_DOCUMENT EXCERPT:_
Tor Websites over 1/3 TANGO DOWN

gAtO bEeN- doing some work on his Tor- search engine and finding Tor-websites IP but other are doing the same thing and publishes the news-

I guess the news is getting out and people are bringing their Tor-hidden service-websites are going DOWN. Not by my work – I wish – but by a simple little report -:tor-revealing_guard_nodes

IEEE 2013 just put out a report: Trawling for Tor Hidden Services: Detection, Measurement, Deanonymization

http://www.ieee-security.org/TC/SP2013/papers/4977a080.pdf

yes kiddies wee can find your Tor-Website and find the IP and get the geo-location and track you down. The worst part now others know and Tor-websites are being taken down by their own administrators  so they can do countermeasures and not be caught.

_REQUIRED ACTIONS:_
**a.** In the Tor hidden services post, list each thing the writer says "wee can" do.
**b.** Copy everything in the Tor hidden services post from "IEEE 2013 just" down to "not be caught.".
Nothing in the material that follows is needed.

_AVAILABLE DATA:_
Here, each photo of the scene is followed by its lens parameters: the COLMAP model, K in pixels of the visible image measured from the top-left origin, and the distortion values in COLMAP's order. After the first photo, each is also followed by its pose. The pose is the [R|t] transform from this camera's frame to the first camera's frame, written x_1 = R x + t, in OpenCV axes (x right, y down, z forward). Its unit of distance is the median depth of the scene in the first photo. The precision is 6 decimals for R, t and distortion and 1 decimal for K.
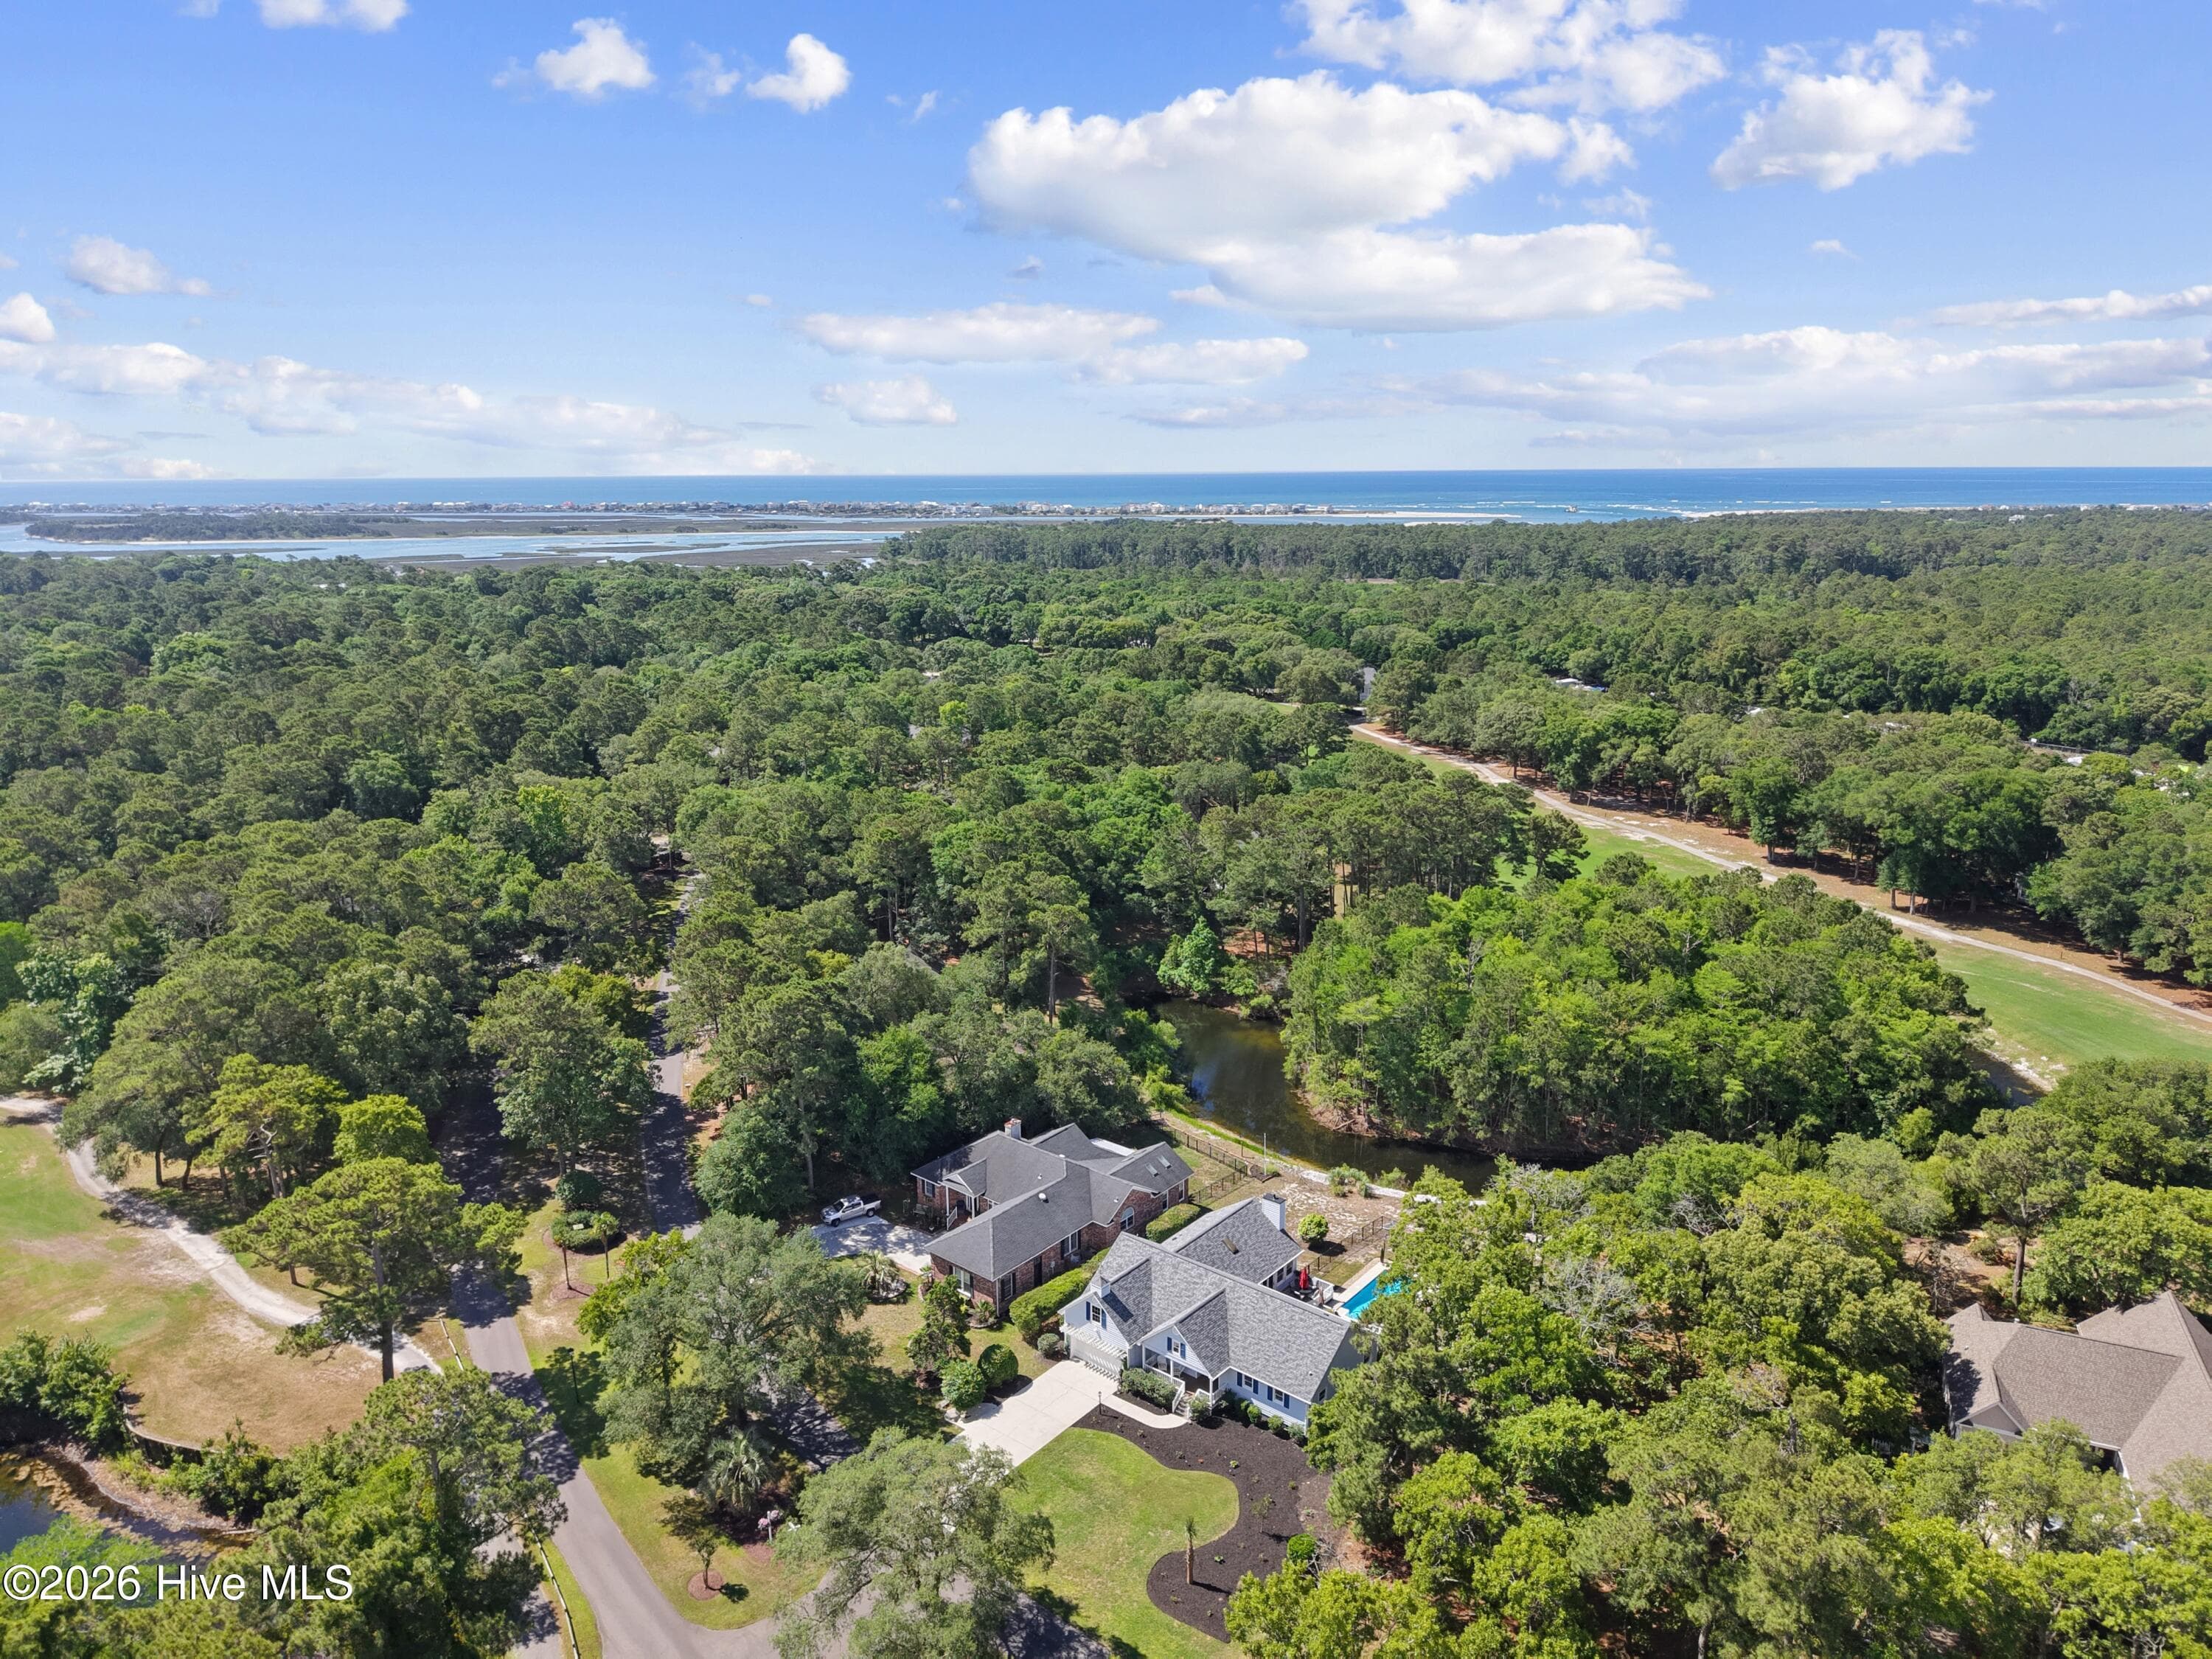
lens RADIAL K [[1471.6, 0, 1087.4], [0, 1471.6, 827.7], [0, 0, 1]] dist [0.056704, -0.112940]
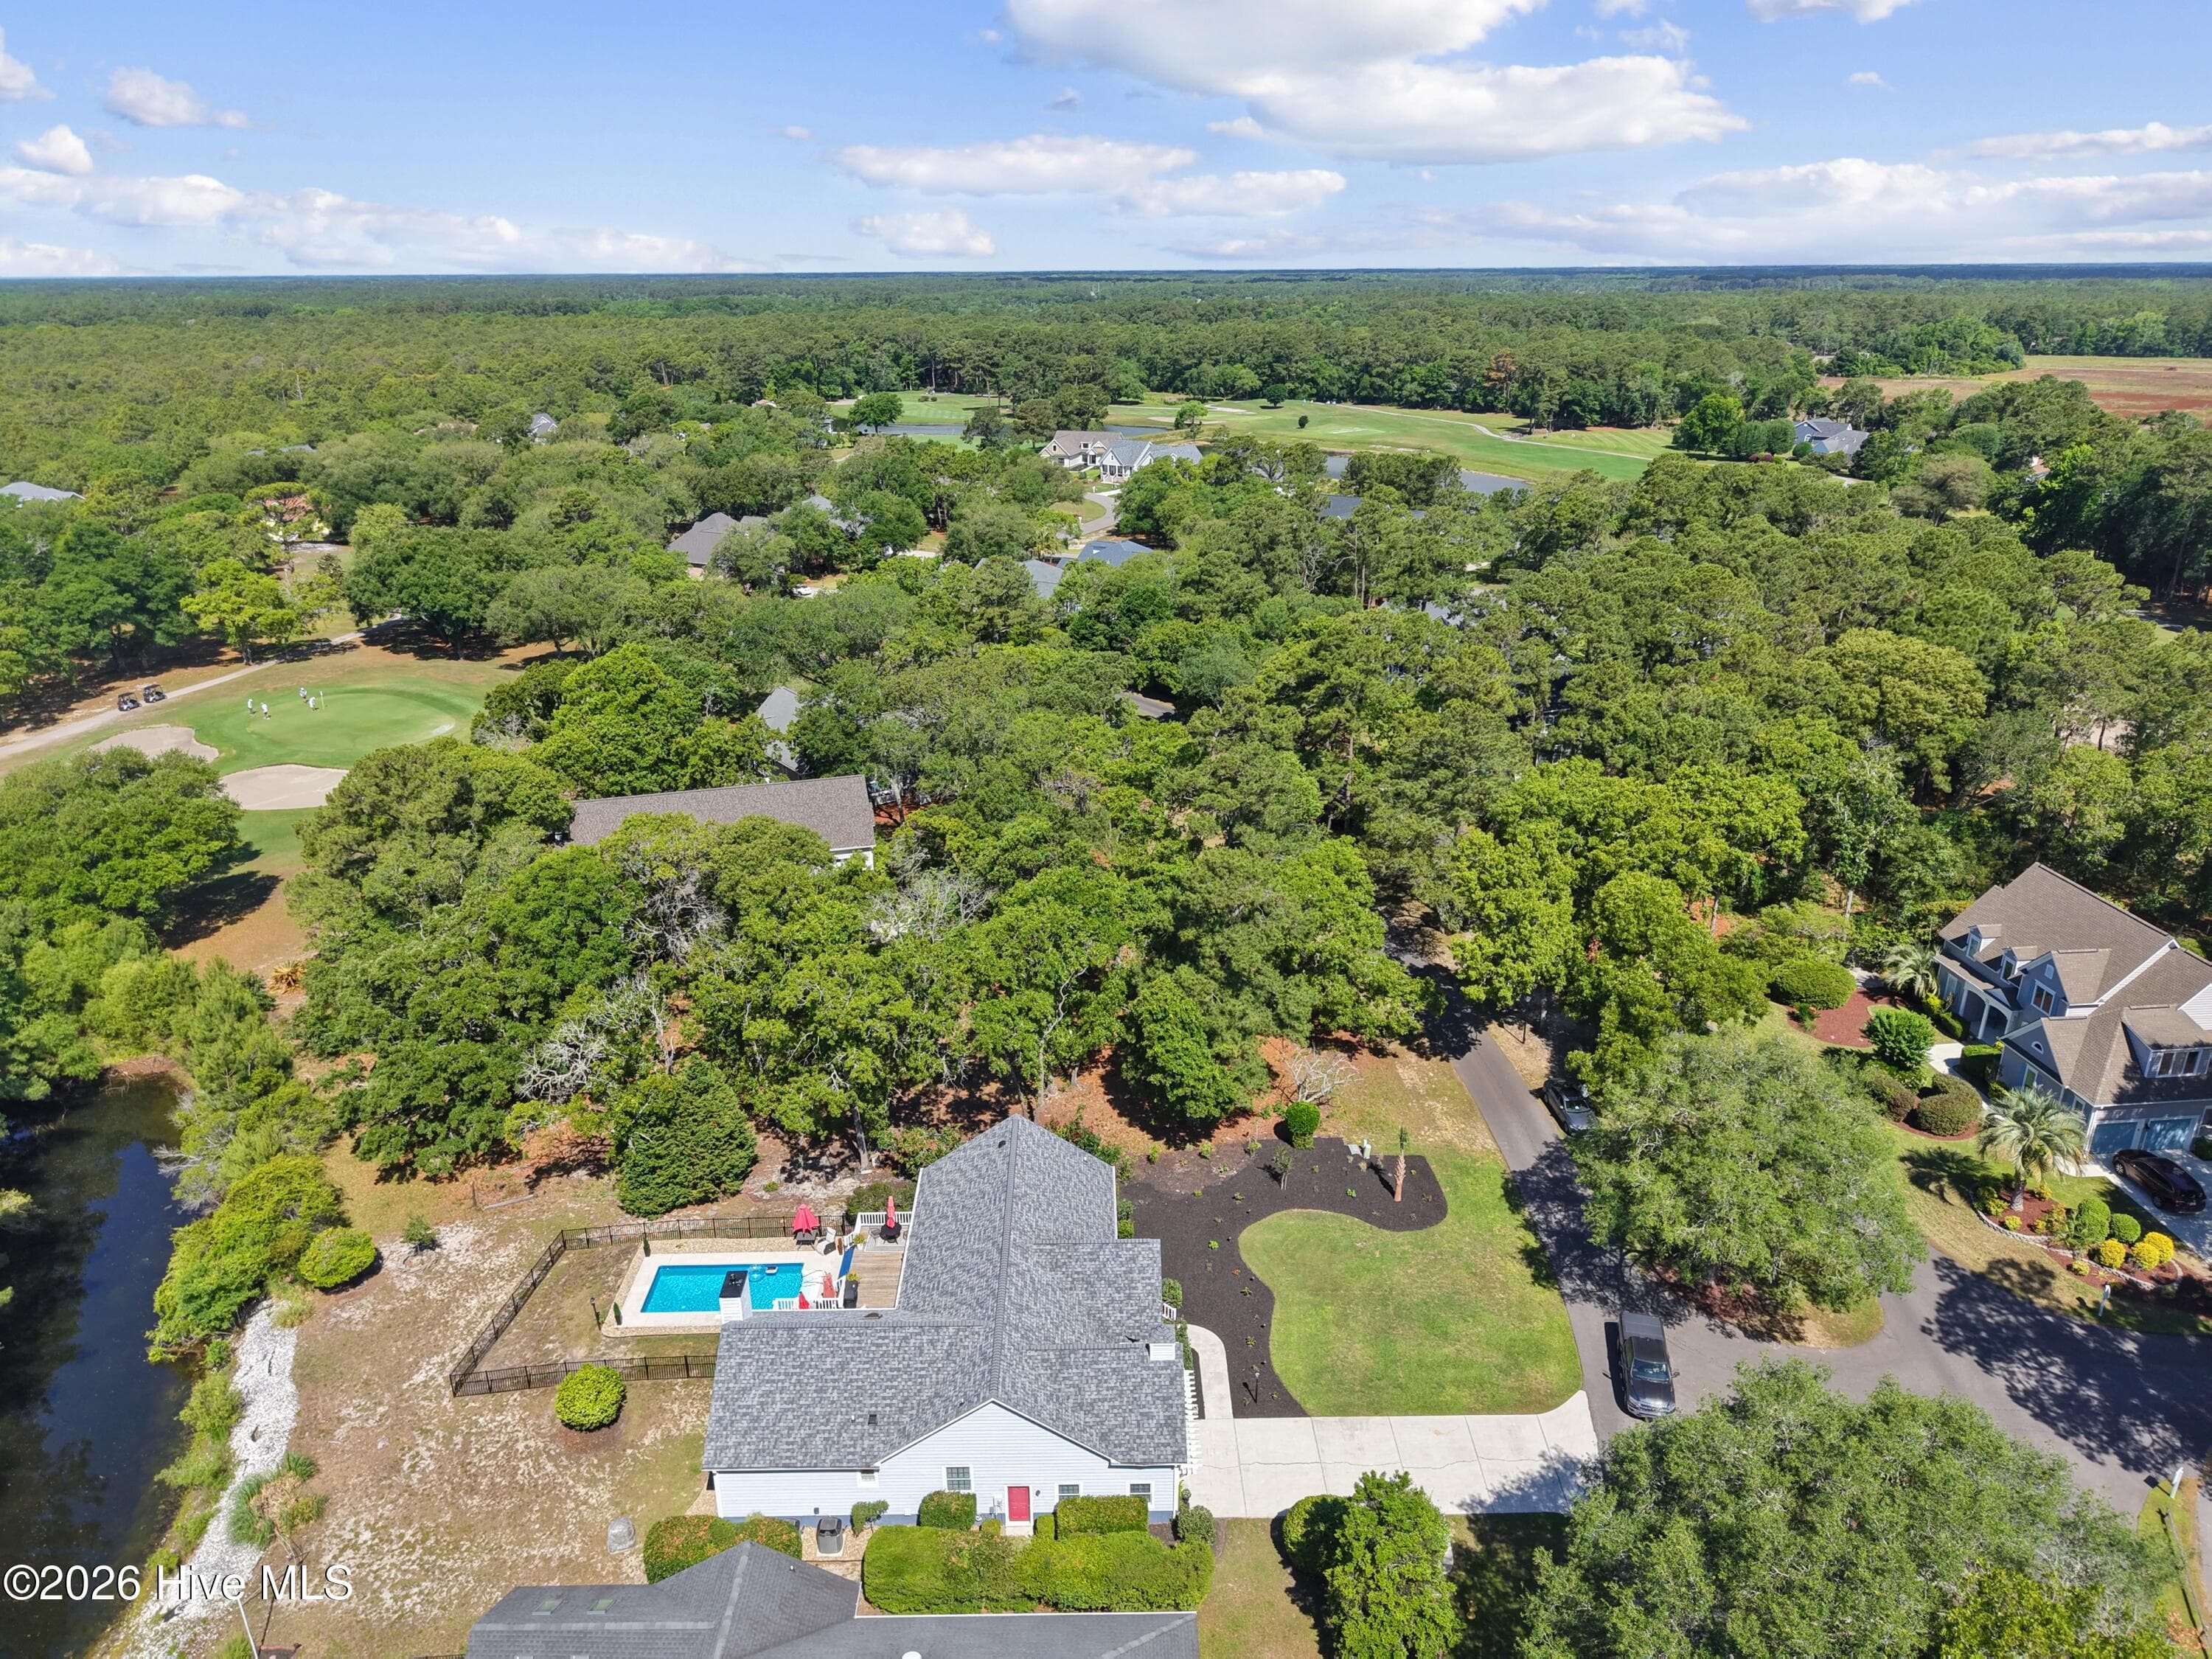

_SOLVED TASKS:_
**a.**
- find your Tor-Website
- find the IP
- get the geo-location
- track you down

**b.**
IEEE 2013 just put out a report: Trawling for Tor Hidden Services: Detection, Measurement, Deanonymization

http://www.ieee-security.org/TC/SP2013/papers/4977a080.pdf

yes kiddies wee can find your Tor-Website and find the IP and get the geo-location and track you down. The worst part now others know and Tor-websites are being taken down by their own administrators  so they can do countermeasures and not be caught.